Cricket: O'Brien stands on the shoulders of giants
There were a few things you had to keep repeating while watching Kevin O'Brien apply the long handle of cricket and the deepest spirit of sport to the business of beating England in Bangalore yesterday.
It wasn't any mere incantation of the word unbelievable. That simply wouldn't have been true as you saw the expressions on the faces of some of the men who were recently whipping the Australians in Ashes combat.
At first there was certainly a little wonderment in England's captain Andrew Strauss and senior hands like Kevin Pietersen and Jimmy Anderson, but that was quickly replaced by an understanding of the reality of O'Brien's performance, how he moved so brilliantly from chancing his arm to putting increasing faith in his ability to hit the right ball tremendous distances.
No, what was so stunning was that the man so dramatically out-stripping the achievements of cricket giants like Matthew Hayden, Kapil Dev, Adam Gilchrist and Viv Richards wasn't some foreign mercenary with the right ancestors who had slipped under England's radar.
He didn't learn his cricket in places like Cape Town or Durban or Jo'berg, like some key members of the England team.
He was Kevin O'Brien of the Railway Union club presided over by his brother Ger, an all-rounder who had a fleeting run in one-day county cricket with Nottinghamshire two years ago but never won the kind of attention achieved by his compatriots Ed Joyce and Eoin Morgan.
But now, at least for a little while, he was the king of the world he and his family had embraced as other Irishmen take up the hurleys or the soccer ball.
His father Brendan played 52 times for Ireland. His brother Niall is a team-mate in the national team.
This was the stunning context of an achievement that singed the pages of World Cup cricket history. Six sixes bore him to the fastest century in the tournament's history, a century in 50 balls -- 16 less than the record of the hulking Hayden, 22 better than the quickest of the sublime hitter Adam Gilchrist.
He was eloquent enough about the impetus of his glory.
"We could have fiddled around and made a decent score," he said of the situation when Ireland were 111 for five in pursuit of England's 327 built by the half centuries of Pietersen, Jonathan Trott and Ian Bell. "But that would have been boring for everyone. At first I chanced my arm, and then I thought, 'we can do this, why not?'"

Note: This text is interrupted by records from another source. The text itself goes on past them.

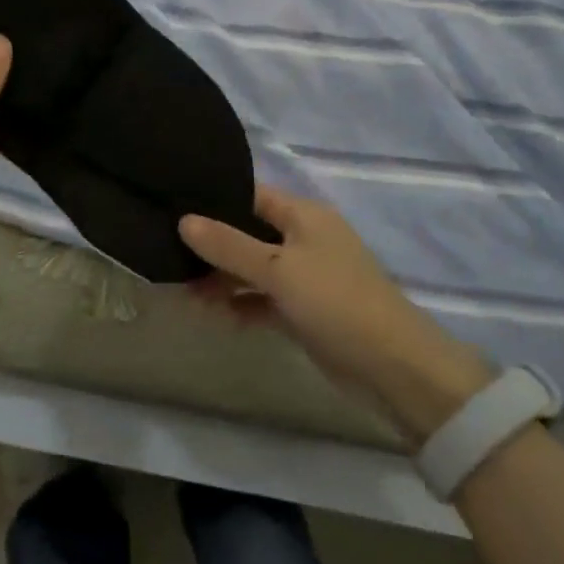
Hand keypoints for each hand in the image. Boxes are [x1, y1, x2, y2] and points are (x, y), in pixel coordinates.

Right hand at [181, 186, 493, 438]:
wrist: (394, 368)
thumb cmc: (335, 302)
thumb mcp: (278, 269)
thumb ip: (229, 245)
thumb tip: (183, 221)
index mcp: (304, 216)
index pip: (250, 195)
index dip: (215, 200)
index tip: (174, 206)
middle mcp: (304, 239)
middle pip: (249, 233)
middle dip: (213, 245)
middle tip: (169, 254)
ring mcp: (306, 277)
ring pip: (254, 269)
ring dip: (223, 279)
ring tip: (185, 291)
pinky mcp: (305, 312)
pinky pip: (264, 299)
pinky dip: (242, 304)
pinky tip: (215, 314)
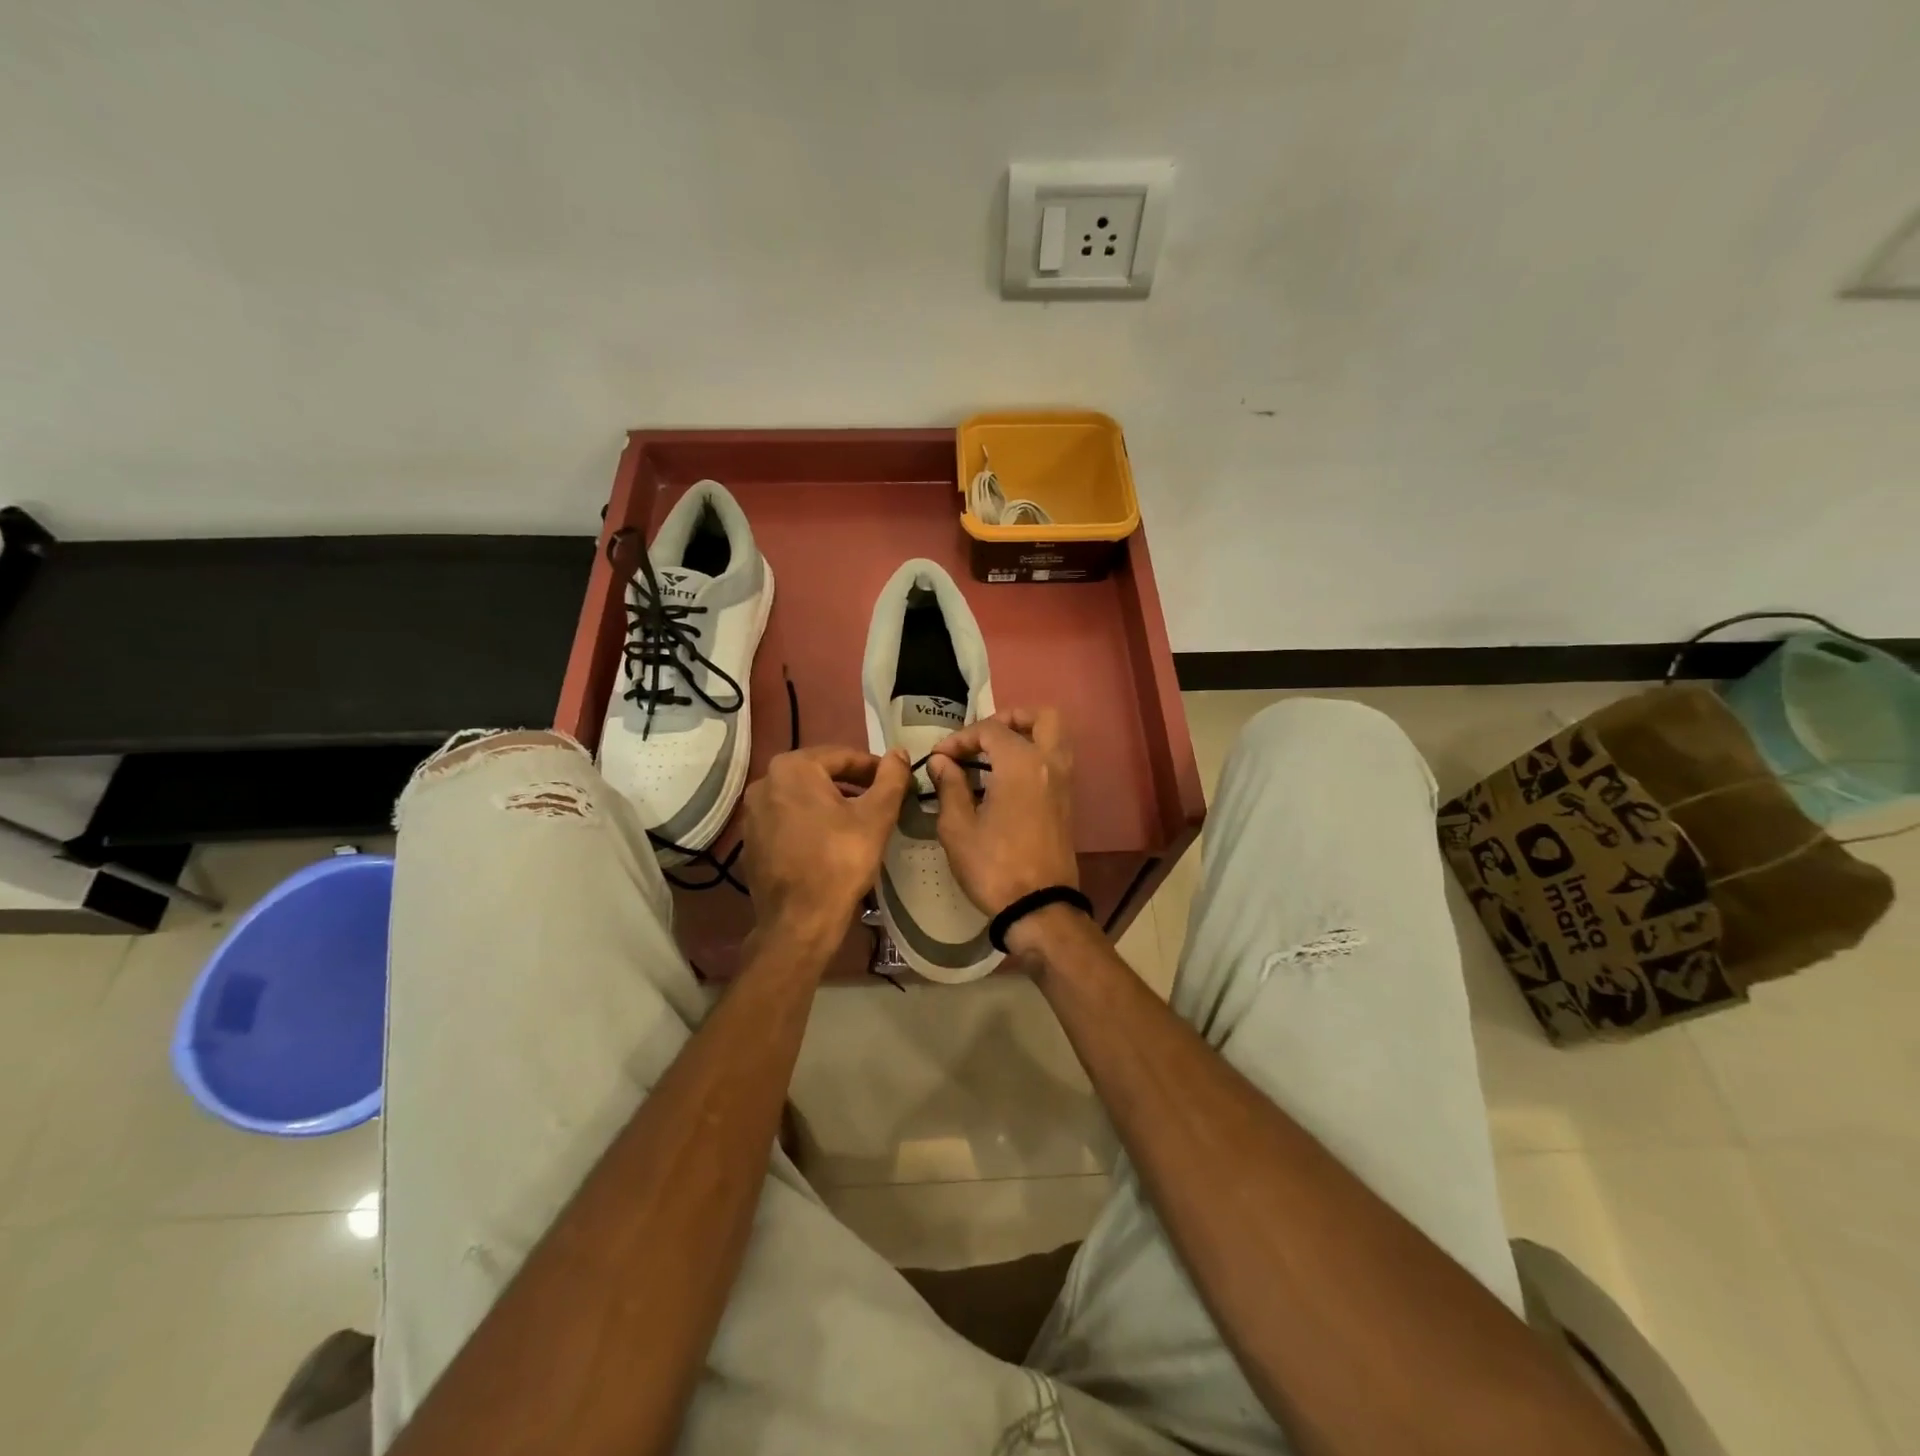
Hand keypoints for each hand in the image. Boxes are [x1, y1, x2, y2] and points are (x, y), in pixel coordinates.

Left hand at [740, 746, 910, 953]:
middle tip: (880, 801)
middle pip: (819, 774)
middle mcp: (764, 782)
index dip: (873, 768)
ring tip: (858, 821)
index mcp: (792, 768)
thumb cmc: (841, 860)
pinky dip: (810, 823)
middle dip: (851, 784)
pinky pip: (787, 820)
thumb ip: (891, 778)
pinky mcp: (750, 841)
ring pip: (802, 797)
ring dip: (830, 803)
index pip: (843, 756)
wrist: (800, 920)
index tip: (895, 782)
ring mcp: (752, 813)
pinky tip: (830, 842)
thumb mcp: (877, 815)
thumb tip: (899, 752)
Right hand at [925, 708, 1076, 916]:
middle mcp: (1050, 763)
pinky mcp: (1067, 803)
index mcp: (1022, 763)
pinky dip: (1034, 758)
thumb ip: (950, 786)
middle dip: (1010, 719)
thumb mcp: (958, 827)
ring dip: (1026, 736)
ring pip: (1054, 738)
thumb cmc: (993, 866)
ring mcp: (1064, 783)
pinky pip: (1054, 762)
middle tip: (982, 738)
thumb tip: (942, 761)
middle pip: (1041, 718)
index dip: (961, 738)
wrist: (1038, 907)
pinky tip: (1004, 780)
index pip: (990, 730)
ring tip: (992, 757)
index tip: (939, 757)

Why not indeed? Why not feed on the unease of a team of stars who have shown signs of strain in recent weeks, who have been on the road for a long time and are showing more than a hint of battle fatigue? That was none of O'Brien's concern, nor that of his superb ally John Mooney.
Their imperative was simply to seize their moment. Judiciously, they had to hit the cover off the ball, and each time they did it you could see the English resolve slip down a little further.
The ruling ICC have concluded that the 'associated' nations, those who do not play Test cricket and make up the numbers every four years when the World Cup comes round, present too much of an arduous organisational challenge. They create a cluttering effect. As competitive fodder goes, they are maybe not worth the trouble.
In Bangalore yesterday Kevin O'Brien pretty much did for the theory as he disposed of the English bowling. Whatever happens in the long weeks ahead, he made this World Cup quite unforgettable. He unearthed the best of any sport.